• **Text segment**
--*--

Confederate Symbols and Things to Think About
Is it odd to anyone else that liberals are desperately trying to rid this nation of its history? What is their end game? For instance, we are all familiar with the push to eliminate Confederate symbols over the last several years (Ng, 2015). This included taking down a statue of a man who freed his slaves 20 years before he surrendered to the north (CBS/AP, 2017). It’s just weird to me.
This article is sure to ruffle some feathers, so let me start with some words from someone I admire on several different levels; Dr. Carol M. Swain, a professor of political science and law at Vanderbilt University (Swain, 2017). She says, “Since its founding in 1829, the Democratic Party has fought against every major civil rights initiative, and has a long history of discrimination. The Democratic Party defended slavery, started the Civil War, opposed Reconstruction, founded the Ku Klux Klan, imposed segregation, perpetrated lynchings, and fought against the civil rights acts of the 1950s and 1960s.“
That is pretty intense, but she goes on to say that “Johnson and the Democratic Party were unified in their opposition to the 13th Amendment, which abolished slavery; the 14th Amendment, which gave blacks citizenship; and the 15th Amendment, which gave blacks the vote. All three passed only because of universal Republican support. During the era of Reconstruction, federal troops stationed in the South helped secure rights for the newly freed slaves. Hundreds of black men were elected to southern state legislatures as Republicans, and 22 black Republicans served in the U.S. Congress by 1900. The Democrats did not elect a black man to Congress until 1935.“
Now, if that does not destroy some narratives, I do not know what will. Of course, the argument often turns to the perpetuating myth that the Republican and Democratic parties switched somewhere in the mid-1960s. This is simply not true. In fact, out of the 21 Democratic senators who opposed the 1964 Civil Rights act, only one segregationist switched parties, and that was Strom Thurmond (Charen, 2014). The rest remained in the Democratic party, their constituents continued to elect them as Democrats, and they would be replaced with Democrats.
Let’s just use a little logic on this one. Remember Martin Luther King Jr.? His “I Have a Dream” speech was an attempt to get the President to do something about Civil Rights. Well, the President at that time was a Democrat by the name of JFK. Have you ever given that any thought?

--*--

• **Tasks**
**a)** According to the article on Confederate symbols, which segregationist was the only one of the 21 Democratic senators opposing the 1964 Civil Rights act to switch parties?
**b)** Rewrite the article on Confederate symbols from "Let’s just use" up to and including "that any thought?", with "speech" changed to "address".
The listing that follows the article comes from a separate source.

--*--

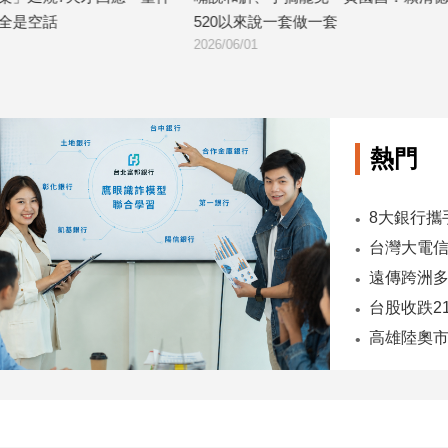
說一套做一套
人連批評的空間都沒有？
2026/05/22
熱門
台股收跌2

--*--

• **Answers by item**
**a)** Strom Thurmond.

**b)**
Let’s just use a little logic on this one. Remember Martin Luther King Jr.? His “I Have a Dream” address was an attempt to get the President to do something about Civil Rights. Well, the President at that time was a Democrat by the name of JFK. Have you ever given that any thought?